Reproduce, exactly and in full, the records that follow, minus any pictures.
##### Data to process
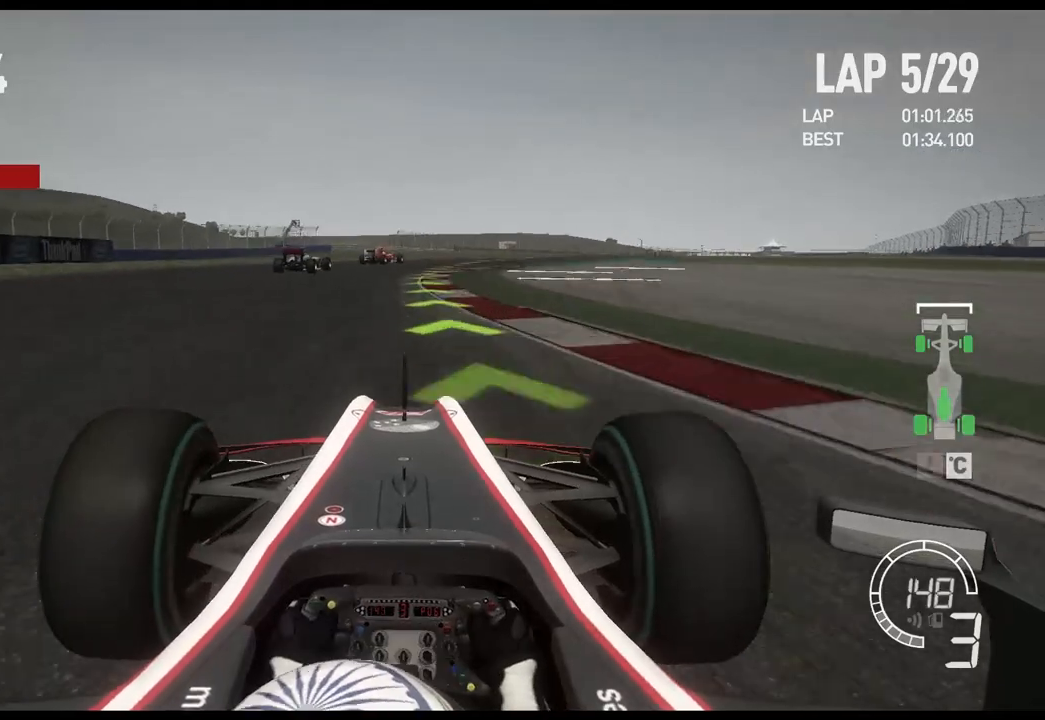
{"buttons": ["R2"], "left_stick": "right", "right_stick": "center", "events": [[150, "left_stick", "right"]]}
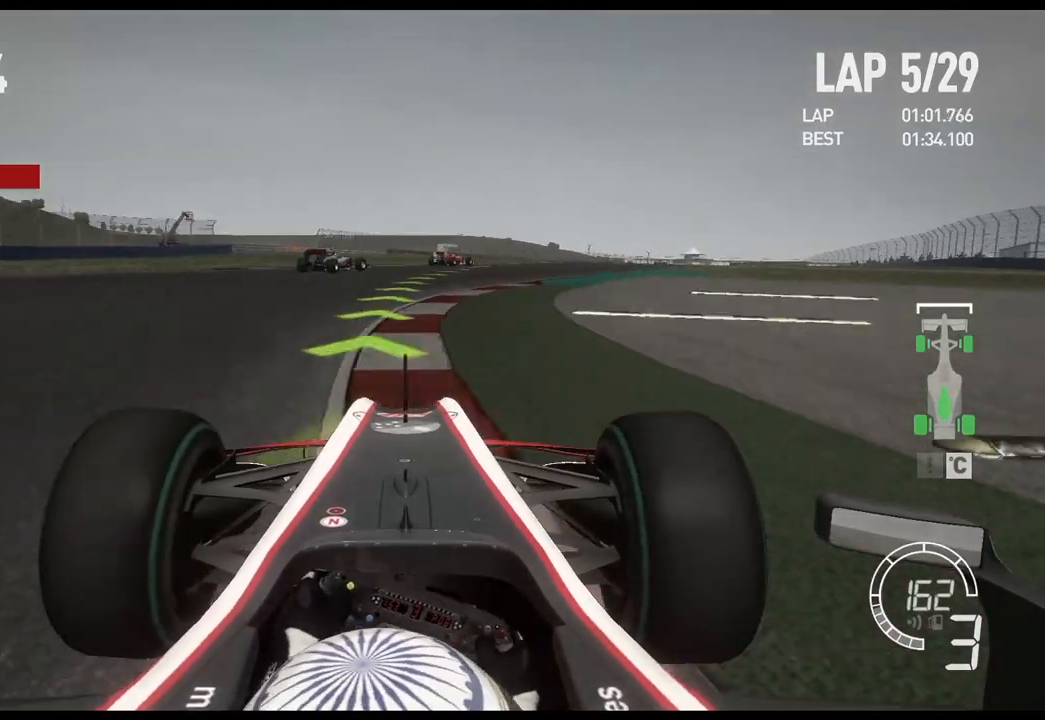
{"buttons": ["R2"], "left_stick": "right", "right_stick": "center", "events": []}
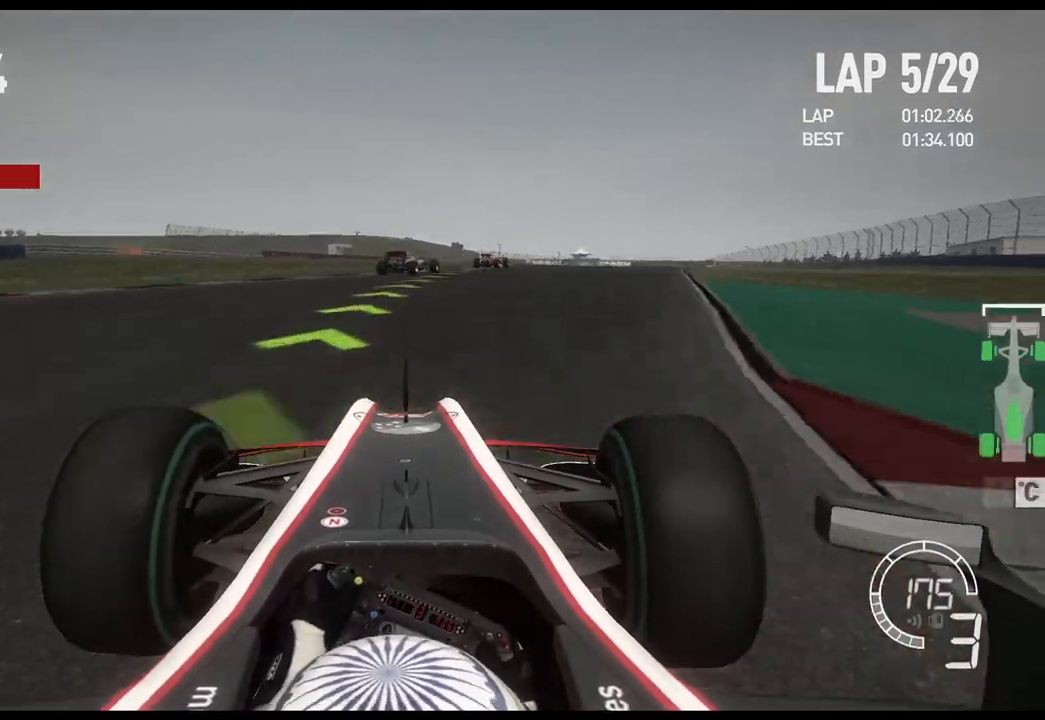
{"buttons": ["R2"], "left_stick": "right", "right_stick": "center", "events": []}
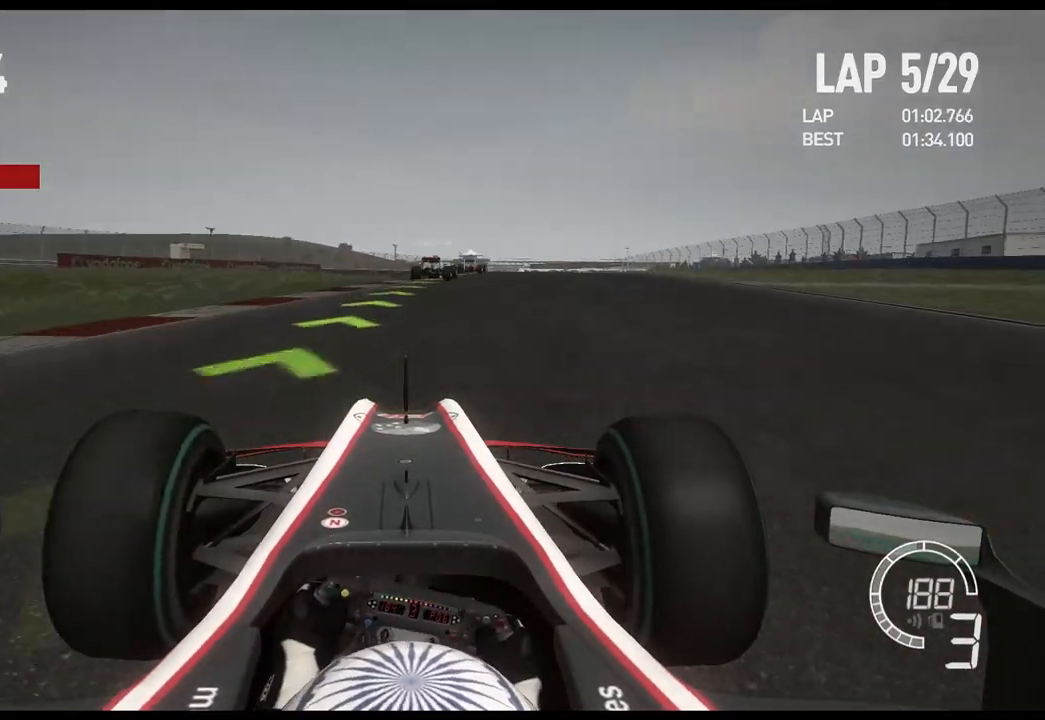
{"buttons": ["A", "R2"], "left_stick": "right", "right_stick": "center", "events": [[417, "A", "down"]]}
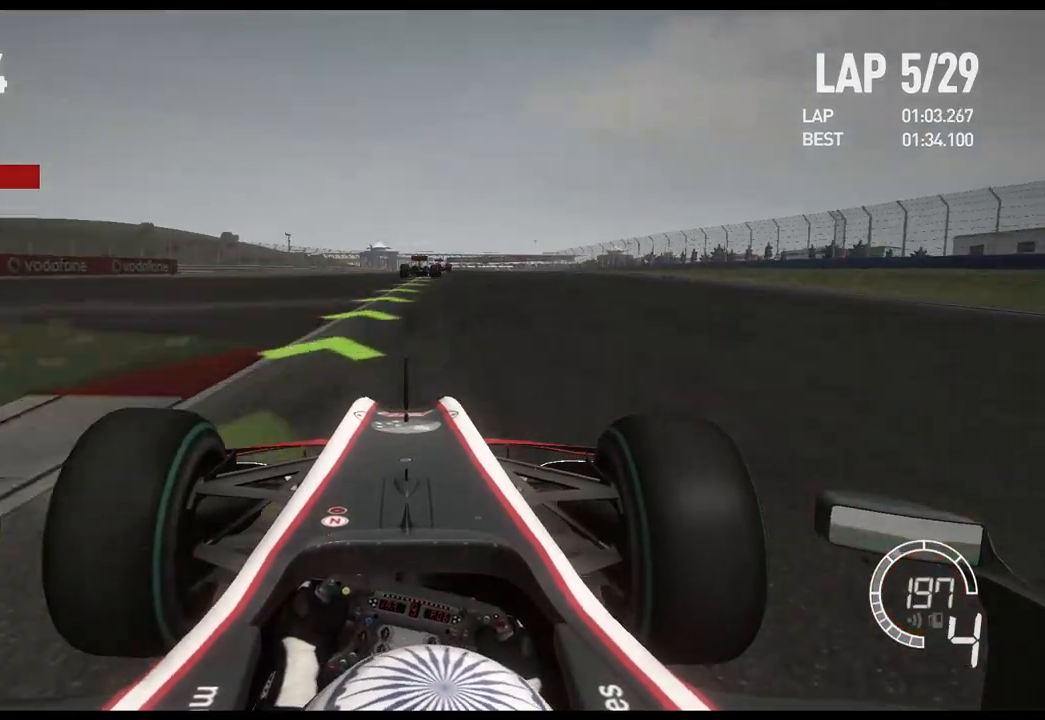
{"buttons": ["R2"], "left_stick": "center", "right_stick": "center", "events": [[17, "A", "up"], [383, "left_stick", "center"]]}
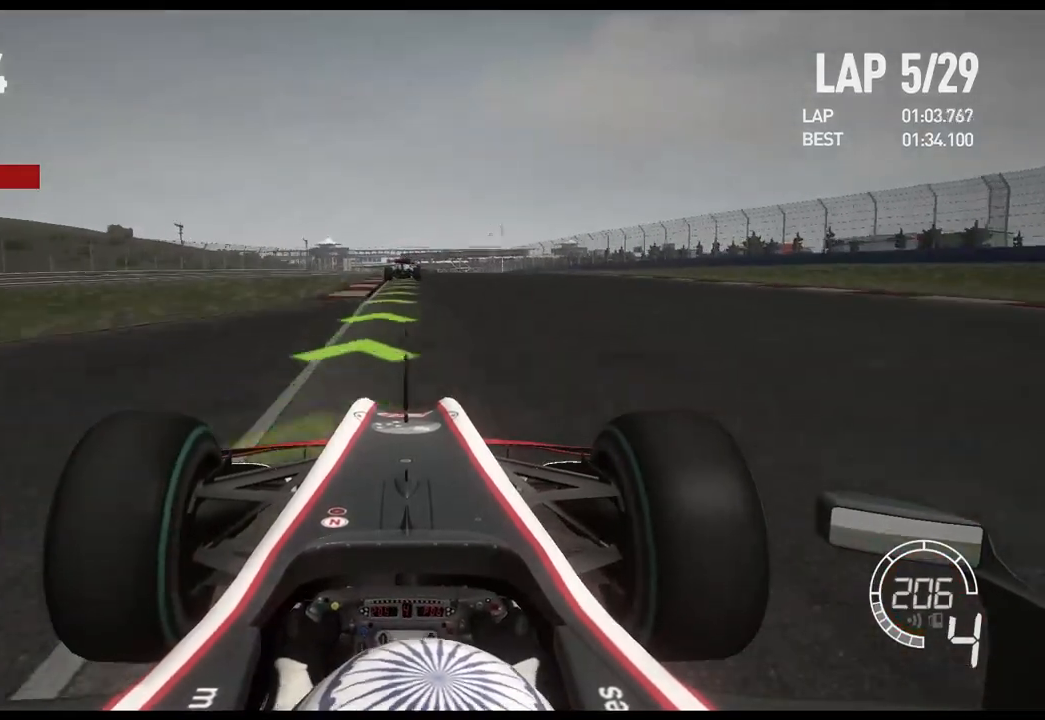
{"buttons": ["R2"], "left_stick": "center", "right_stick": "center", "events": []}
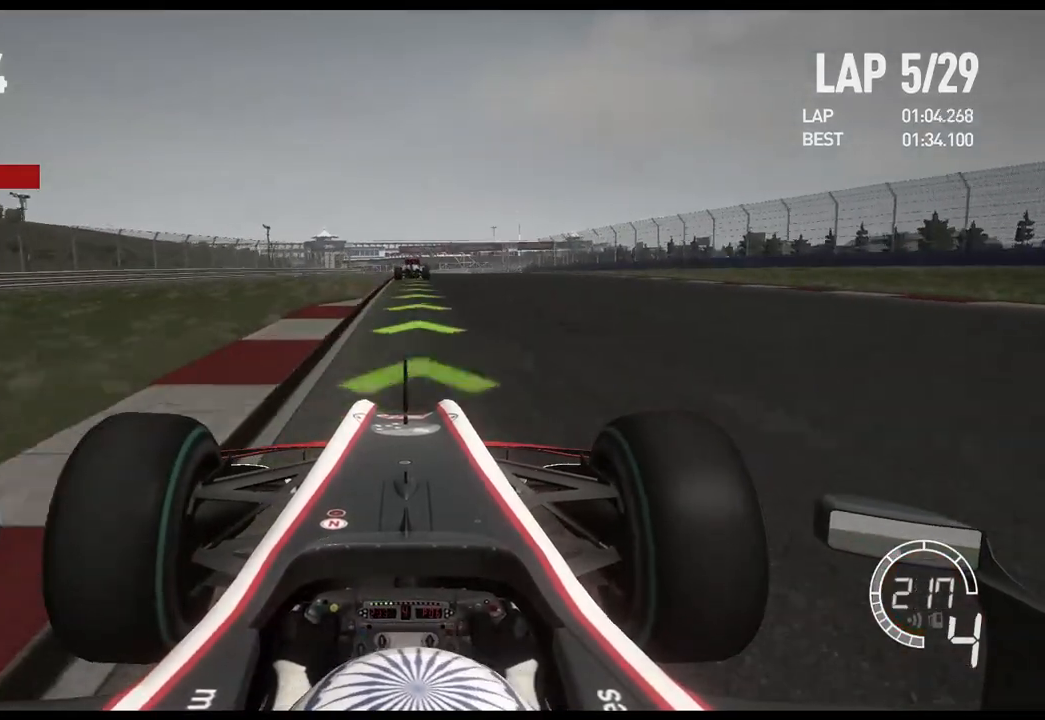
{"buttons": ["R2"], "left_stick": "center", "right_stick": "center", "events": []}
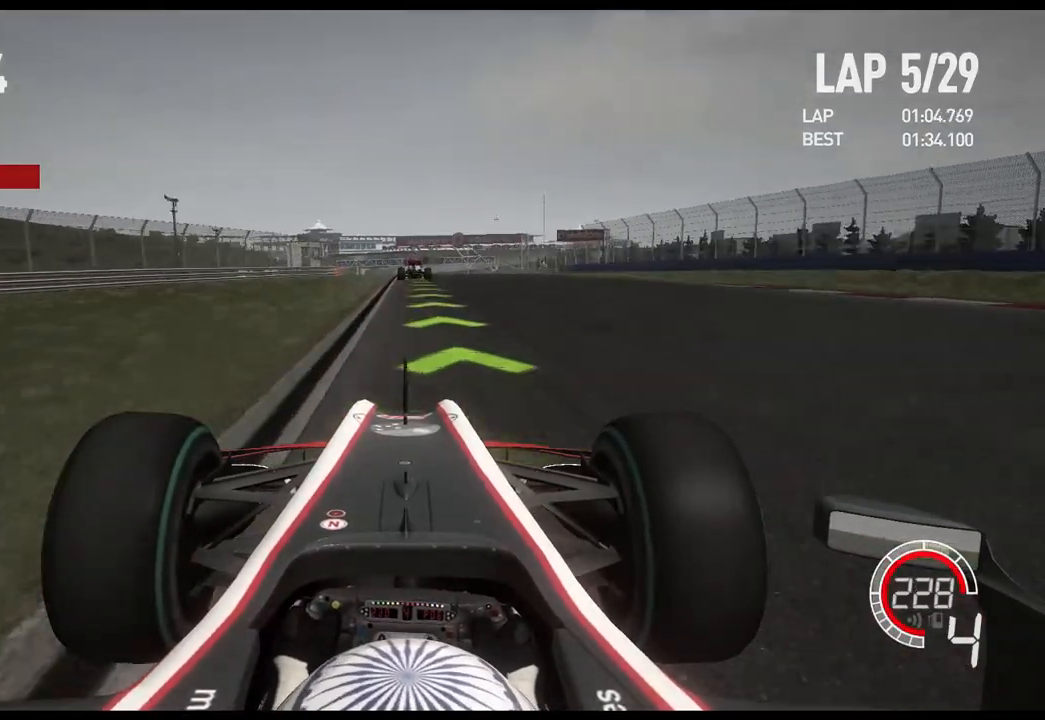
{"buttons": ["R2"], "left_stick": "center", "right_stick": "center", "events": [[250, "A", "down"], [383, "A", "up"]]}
##########
**Expected answer**
{"buttons": ["R2"], "left_stick": "right", "right_stick": "center", "events": [[150, "left_stick", "right"]]}
{"buttons": ["R2"], "left_stick": "right", "right_stick": "center", "events": []}
{"buttons": ["R2"], "left_stick": "right", "right_stick": "center", "events": []}
{"buttons": ["A", "R2"], "left_stick": "right", "right_stick": "center", "events": [[417, "A", "down"]]}
{"buttons": ["R2"], "left_stick": "center", "right_stick": "center", "events": [[17, "A", "up"], [383, "left_stick", "center"]]}
{"buttons": ["R2"], "left_stick": "center", "right_stick": "center", "events": []}
{"buttons": ["R2"], "left_stick": "center", "right_stick": "center", "events": []}
{"buttons": ["R2"], "left_stick": "center", "right_stick": "center", "events": [[250, "A", "down"], [383, "A", "up"]]}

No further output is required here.